### Given text
-- Opening Marker --
Researchers at São Paulo State University’s Departments of Cartography and Mathematics & Computer Science (FCT-UNESP) in Presidente Prudente, São Paulo State, Brazil, have demonstrated that earth observation satellites can help estimate the carbon content in inland waters such as lakes, rivers and reservoirs, thereby contributing to a better understanding of the carbon cycle in aquatic environments. The carbon cycle is the biogeochemical process by which this vital element moves between land, atmosphere and oceans.
The results of their research, conducted with FAPESP’s support and coordinated by Professor Enner Herênio de Alcântara, were published in an article in the journal Remote Sensing Letters and presented to the fall meeting of the American Geophysical Union (AGU), held in December 2016 in San Francisco, California, USA.
The researchers used Landsat 8, the eighth satellite in NASA’s Landsat Program and the seventh to reach orbit successfully, to map the colored dissolved organic matter (CDOM) absorption coefficient in Barra Bonita Reservoir, São Paulo State.
“It’s the first time anyone has used images from Landsat 8’s OLI sensor to map the CDOM absorption coefficient in inland waters in Brazil,” Alcântara told Agência FAPESP.
Also known as ‘yellow substance’ or Gelbstoff, CDOM is a photoactive component of dissolved organic matter that strongly absorbs short-wavelength light ranging from blue to ultraviolet and that plays a key role in the carbon cycle. In addition, it can be used to estimate the dissolved organic carbon in aquatic systems.
This type of organic matter affects water quality, hinders penetration by sunlight and alters the aquatic system’s thermal properties. It is called colored because it contains high concentrations of humic and fulvic acids, dark-brown compounds originating from the chemically and biologically decomposed remains of plants and animals.
Optical sensors coupled to satellites, such as Landsat 8’s Operational Land Imager (OLI), can measure the radiance (energy flow per unit area of surface and per solid angle) from CDOM as it interacts with the Sun’s electromagnetic radiation, Alcântara explained.
“The Sun’s electromagnetic radiation can only interact with CDOM because during the interaction, this fraction of organic matter absorbs the shortest wavelengths,” he said.
-- Closing Marker --
### Excerpted records
-- Opening Marker --
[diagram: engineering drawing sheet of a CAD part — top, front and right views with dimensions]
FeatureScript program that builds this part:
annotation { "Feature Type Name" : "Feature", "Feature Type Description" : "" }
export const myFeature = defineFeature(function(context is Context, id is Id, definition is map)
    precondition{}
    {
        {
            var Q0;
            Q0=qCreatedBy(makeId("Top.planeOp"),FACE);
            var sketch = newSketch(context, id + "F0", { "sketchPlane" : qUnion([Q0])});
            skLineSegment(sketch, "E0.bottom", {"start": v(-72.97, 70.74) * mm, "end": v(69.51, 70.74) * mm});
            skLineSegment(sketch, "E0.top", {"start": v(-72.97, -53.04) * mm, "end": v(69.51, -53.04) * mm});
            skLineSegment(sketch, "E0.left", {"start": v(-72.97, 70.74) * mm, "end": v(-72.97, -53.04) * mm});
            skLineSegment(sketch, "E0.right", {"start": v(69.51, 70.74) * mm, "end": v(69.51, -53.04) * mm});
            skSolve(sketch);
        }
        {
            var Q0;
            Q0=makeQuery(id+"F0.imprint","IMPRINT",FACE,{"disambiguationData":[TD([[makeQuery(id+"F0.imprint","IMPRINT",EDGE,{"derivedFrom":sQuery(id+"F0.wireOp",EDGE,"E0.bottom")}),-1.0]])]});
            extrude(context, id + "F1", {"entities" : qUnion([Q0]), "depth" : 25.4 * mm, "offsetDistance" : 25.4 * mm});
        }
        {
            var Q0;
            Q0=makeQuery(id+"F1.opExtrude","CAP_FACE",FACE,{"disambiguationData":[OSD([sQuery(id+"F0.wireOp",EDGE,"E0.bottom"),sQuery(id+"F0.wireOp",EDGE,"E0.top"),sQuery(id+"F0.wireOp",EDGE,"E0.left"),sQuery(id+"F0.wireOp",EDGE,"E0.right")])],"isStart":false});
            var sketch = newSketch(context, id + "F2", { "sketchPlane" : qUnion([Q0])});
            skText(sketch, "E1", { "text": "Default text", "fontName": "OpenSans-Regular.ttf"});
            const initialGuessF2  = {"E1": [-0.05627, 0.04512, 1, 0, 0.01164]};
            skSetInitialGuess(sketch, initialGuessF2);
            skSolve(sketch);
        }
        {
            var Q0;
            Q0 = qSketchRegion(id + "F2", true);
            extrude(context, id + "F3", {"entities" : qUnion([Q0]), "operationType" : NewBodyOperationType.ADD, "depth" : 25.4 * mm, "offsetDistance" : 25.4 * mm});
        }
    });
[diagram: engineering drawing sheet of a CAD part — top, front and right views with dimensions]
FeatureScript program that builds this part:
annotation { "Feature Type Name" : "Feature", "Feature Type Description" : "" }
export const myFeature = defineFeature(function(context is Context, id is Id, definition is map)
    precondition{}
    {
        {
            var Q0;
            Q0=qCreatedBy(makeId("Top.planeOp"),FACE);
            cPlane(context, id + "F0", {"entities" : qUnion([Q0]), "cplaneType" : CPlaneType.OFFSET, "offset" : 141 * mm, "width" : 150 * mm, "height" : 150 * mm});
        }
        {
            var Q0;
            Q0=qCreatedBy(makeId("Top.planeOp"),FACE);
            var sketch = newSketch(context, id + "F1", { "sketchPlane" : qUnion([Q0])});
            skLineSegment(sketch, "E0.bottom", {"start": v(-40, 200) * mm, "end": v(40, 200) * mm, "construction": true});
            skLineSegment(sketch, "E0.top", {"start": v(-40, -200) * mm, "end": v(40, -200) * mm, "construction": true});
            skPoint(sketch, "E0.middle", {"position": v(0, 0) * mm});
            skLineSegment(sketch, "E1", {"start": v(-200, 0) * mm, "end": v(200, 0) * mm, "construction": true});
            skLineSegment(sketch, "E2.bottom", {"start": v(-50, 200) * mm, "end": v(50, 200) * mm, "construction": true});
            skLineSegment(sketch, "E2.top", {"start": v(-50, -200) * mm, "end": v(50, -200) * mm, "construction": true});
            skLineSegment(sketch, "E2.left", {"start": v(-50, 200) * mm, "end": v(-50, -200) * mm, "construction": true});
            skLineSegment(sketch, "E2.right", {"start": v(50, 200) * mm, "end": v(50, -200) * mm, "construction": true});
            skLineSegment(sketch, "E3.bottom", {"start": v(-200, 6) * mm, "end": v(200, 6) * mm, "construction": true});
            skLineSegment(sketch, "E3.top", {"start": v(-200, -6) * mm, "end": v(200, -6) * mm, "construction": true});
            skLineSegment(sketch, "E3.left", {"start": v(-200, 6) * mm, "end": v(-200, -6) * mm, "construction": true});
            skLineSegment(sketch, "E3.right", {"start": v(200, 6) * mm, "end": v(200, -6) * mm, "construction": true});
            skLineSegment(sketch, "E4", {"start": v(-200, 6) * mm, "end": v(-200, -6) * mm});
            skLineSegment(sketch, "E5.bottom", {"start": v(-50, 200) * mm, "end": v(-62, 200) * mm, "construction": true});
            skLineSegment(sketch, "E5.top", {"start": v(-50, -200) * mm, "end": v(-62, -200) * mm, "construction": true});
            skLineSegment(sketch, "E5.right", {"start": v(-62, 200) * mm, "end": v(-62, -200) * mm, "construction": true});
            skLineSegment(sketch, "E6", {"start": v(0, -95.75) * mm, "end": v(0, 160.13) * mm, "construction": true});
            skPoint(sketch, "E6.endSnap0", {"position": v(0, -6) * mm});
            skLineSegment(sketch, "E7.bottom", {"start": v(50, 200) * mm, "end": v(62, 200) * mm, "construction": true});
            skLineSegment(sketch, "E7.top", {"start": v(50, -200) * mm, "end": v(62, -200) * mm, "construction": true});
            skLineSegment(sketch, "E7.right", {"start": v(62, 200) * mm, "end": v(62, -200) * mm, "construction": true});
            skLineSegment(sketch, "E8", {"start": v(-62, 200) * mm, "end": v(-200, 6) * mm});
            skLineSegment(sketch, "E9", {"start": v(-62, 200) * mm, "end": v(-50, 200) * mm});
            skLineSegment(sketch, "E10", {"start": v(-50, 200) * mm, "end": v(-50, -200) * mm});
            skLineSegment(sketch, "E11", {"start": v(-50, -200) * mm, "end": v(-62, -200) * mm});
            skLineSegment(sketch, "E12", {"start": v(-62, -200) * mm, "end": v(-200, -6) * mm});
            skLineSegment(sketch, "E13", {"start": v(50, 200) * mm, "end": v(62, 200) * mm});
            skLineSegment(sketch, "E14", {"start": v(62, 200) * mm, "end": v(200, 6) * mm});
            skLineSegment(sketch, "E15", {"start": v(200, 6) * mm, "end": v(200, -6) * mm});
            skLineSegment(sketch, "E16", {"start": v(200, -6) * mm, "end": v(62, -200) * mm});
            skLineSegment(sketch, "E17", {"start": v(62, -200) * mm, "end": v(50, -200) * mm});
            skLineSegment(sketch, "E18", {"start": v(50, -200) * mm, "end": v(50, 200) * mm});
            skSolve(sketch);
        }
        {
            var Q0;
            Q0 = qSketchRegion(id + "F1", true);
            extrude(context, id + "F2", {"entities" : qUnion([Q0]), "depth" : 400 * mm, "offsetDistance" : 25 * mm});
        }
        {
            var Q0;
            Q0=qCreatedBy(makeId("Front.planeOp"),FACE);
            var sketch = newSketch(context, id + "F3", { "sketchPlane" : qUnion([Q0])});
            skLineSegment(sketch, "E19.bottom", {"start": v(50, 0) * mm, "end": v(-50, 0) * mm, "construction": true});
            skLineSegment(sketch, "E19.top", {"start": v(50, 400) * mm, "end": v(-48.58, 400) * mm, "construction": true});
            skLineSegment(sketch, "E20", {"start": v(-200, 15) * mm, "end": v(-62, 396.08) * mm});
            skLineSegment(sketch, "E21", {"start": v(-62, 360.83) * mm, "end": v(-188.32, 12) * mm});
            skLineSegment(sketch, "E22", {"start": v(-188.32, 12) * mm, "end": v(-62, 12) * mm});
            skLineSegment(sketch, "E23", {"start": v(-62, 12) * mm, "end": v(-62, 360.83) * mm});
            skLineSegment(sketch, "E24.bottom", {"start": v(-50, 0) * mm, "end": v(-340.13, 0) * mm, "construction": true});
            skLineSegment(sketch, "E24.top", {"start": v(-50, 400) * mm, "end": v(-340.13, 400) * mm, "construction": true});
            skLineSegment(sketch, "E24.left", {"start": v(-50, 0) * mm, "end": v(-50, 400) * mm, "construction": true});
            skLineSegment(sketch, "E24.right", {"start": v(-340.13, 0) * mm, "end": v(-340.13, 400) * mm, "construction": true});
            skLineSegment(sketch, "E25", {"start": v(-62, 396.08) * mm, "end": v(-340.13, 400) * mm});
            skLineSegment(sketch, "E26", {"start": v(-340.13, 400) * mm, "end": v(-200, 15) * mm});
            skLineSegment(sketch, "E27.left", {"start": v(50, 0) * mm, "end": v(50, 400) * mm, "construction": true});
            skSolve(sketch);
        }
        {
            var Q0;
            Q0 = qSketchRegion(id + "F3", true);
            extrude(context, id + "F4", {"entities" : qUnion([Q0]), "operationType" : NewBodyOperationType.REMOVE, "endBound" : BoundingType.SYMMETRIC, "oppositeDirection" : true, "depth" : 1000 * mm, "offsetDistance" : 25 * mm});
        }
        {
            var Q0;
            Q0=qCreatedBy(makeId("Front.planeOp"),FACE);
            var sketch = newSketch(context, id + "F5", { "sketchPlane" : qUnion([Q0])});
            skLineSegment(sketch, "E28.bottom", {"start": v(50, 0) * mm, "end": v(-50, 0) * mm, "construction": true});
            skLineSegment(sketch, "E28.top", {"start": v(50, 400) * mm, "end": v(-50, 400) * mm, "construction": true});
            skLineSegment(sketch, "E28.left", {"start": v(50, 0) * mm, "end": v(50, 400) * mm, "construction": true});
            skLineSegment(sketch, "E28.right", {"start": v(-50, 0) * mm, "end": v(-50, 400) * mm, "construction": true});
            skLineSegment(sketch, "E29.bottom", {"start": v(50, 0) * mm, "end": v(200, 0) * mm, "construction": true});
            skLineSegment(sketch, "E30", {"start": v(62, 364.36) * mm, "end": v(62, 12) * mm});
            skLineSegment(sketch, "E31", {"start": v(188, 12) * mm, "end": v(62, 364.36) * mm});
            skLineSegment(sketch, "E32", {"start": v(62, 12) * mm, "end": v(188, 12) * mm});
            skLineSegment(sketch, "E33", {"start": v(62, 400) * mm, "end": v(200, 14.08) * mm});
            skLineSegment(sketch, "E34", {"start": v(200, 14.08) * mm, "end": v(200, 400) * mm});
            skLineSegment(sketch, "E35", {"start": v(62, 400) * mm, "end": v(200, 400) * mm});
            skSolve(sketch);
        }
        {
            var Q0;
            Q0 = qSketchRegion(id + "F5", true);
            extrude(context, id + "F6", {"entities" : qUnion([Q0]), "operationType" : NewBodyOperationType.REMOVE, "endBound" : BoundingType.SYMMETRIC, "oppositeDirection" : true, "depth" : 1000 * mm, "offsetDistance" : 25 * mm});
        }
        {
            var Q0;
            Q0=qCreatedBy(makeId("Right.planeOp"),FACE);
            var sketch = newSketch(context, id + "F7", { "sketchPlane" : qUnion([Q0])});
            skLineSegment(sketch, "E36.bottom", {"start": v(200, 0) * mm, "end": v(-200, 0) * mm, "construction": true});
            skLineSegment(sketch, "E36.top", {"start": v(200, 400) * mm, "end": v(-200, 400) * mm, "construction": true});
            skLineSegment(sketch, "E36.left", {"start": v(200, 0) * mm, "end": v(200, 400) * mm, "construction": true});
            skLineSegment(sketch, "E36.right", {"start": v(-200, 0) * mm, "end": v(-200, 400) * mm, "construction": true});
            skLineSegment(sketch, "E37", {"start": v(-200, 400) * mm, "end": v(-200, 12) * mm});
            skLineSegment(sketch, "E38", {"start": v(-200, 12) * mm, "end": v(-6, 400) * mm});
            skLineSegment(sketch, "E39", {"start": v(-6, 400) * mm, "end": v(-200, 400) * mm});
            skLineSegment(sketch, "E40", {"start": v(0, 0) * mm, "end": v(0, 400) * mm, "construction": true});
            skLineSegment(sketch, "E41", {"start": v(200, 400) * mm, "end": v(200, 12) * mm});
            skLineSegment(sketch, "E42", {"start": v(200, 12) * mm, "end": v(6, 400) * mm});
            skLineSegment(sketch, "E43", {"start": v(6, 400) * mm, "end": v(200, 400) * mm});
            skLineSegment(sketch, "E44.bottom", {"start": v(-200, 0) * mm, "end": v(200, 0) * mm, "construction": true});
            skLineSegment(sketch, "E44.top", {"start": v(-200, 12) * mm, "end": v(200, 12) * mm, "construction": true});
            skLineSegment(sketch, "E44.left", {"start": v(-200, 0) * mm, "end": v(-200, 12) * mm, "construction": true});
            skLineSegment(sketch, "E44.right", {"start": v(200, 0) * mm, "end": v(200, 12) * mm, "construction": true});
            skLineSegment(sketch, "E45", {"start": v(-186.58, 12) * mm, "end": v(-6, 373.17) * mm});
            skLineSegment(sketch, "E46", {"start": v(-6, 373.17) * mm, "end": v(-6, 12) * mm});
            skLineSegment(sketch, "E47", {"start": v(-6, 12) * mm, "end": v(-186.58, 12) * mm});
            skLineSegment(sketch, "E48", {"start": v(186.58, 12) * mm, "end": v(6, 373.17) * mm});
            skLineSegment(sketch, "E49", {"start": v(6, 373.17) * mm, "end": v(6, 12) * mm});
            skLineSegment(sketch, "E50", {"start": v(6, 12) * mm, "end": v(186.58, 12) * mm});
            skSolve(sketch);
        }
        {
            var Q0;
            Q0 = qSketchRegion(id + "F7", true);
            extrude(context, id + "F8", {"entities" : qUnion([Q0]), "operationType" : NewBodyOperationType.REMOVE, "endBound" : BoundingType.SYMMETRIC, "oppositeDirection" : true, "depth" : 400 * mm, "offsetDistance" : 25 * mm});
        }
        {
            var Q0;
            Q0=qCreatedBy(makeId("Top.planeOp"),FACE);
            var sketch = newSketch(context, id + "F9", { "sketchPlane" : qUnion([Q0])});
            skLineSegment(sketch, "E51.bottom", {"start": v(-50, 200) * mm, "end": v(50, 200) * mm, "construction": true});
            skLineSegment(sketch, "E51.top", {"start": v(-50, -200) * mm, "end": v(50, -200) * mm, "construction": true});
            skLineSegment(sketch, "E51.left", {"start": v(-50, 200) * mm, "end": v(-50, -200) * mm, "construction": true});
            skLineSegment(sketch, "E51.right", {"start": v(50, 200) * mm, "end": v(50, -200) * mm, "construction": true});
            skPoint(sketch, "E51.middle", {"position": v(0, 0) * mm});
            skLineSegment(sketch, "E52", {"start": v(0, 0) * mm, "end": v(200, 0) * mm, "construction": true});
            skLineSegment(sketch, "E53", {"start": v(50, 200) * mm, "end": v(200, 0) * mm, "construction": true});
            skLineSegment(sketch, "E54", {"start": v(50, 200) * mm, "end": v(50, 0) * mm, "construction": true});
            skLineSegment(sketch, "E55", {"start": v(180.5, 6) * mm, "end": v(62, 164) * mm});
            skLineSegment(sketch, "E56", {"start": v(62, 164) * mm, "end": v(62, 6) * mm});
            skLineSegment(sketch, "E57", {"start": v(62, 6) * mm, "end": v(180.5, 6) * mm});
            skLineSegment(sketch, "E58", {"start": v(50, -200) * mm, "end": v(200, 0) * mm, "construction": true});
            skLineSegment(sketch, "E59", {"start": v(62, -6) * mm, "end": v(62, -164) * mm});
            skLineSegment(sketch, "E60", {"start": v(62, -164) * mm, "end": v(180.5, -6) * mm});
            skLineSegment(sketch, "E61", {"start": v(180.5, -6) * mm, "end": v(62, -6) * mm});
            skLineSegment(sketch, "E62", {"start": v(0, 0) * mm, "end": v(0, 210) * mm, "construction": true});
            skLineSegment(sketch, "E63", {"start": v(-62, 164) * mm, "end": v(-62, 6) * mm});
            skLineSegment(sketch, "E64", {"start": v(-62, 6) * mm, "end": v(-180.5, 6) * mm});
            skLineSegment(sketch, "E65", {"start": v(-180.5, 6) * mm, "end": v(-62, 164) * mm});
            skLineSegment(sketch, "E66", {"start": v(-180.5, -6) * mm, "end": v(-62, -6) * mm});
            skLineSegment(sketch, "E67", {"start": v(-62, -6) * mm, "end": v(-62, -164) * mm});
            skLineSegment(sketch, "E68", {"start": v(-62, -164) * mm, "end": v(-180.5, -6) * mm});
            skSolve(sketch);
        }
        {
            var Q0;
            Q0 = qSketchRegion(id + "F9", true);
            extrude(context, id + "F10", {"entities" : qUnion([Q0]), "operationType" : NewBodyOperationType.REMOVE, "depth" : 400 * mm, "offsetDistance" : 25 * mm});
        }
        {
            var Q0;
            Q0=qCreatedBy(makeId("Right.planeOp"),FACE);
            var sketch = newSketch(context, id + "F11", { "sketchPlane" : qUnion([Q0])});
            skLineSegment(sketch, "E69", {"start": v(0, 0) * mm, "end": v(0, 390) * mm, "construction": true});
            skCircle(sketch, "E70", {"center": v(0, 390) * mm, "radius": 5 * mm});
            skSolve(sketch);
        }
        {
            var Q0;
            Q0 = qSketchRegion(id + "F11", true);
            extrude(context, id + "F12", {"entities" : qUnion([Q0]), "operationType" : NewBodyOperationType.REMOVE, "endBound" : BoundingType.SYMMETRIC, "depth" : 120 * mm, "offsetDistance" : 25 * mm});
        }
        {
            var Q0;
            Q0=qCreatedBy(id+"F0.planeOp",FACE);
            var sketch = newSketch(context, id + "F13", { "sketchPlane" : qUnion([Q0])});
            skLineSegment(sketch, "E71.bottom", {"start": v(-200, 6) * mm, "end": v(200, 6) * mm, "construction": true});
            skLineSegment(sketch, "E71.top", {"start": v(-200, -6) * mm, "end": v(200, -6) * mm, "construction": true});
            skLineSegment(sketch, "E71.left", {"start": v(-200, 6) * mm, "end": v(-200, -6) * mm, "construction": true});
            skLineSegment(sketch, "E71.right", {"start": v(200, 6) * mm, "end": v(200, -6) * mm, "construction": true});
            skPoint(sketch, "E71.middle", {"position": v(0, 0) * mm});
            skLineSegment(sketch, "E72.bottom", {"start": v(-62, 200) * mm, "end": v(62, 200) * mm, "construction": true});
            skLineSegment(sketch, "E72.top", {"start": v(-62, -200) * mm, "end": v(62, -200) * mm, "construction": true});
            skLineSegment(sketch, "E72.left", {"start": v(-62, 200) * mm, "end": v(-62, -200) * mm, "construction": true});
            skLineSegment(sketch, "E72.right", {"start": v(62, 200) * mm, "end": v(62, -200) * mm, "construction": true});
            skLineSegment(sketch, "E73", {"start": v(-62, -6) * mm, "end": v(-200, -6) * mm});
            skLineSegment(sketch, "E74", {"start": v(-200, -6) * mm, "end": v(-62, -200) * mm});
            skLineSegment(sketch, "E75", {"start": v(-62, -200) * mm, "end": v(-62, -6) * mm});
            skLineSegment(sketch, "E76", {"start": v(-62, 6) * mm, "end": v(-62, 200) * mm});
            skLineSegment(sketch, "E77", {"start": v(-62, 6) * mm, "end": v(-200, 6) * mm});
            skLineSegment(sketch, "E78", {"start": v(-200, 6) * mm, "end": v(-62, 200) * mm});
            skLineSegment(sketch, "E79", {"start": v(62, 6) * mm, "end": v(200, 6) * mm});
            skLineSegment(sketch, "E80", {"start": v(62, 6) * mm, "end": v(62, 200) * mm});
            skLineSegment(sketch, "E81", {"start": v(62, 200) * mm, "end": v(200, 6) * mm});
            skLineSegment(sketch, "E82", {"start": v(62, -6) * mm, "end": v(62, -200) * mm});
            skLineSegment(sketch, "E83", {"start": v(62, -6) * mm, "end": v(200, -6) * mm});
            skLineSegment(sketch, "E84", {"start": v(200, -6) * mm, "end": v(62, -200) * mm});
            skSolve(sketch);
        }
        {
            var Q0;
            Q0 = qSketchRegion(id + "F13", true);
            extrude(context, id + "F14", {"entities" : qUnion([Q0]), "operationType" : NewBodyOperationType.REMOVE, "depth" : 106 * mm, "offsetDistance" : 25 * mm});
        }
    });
-- Closing Marker --
From the article on satellite estimates of carbon in inland waters, output the passage starting with "Researchers at São" and going on through "atmosphere and oceans.", word for word.

Researchers at São Paulo State University’s Departments of Cartography and Mathematics & Computer Science (FCT-UNESP) in Presidente Prudente, São Paulo State, Brazil, have demonstrated that earth observation satellites can help estimate the carbon content in inland waters such as lakes, rivers and reservoirs, thereby contributing to a better understanding of the carbon cycle in aquatic environments. The carbon cycle is the biogeochemical process by which this vital element moves between land, atmosphere and oceans.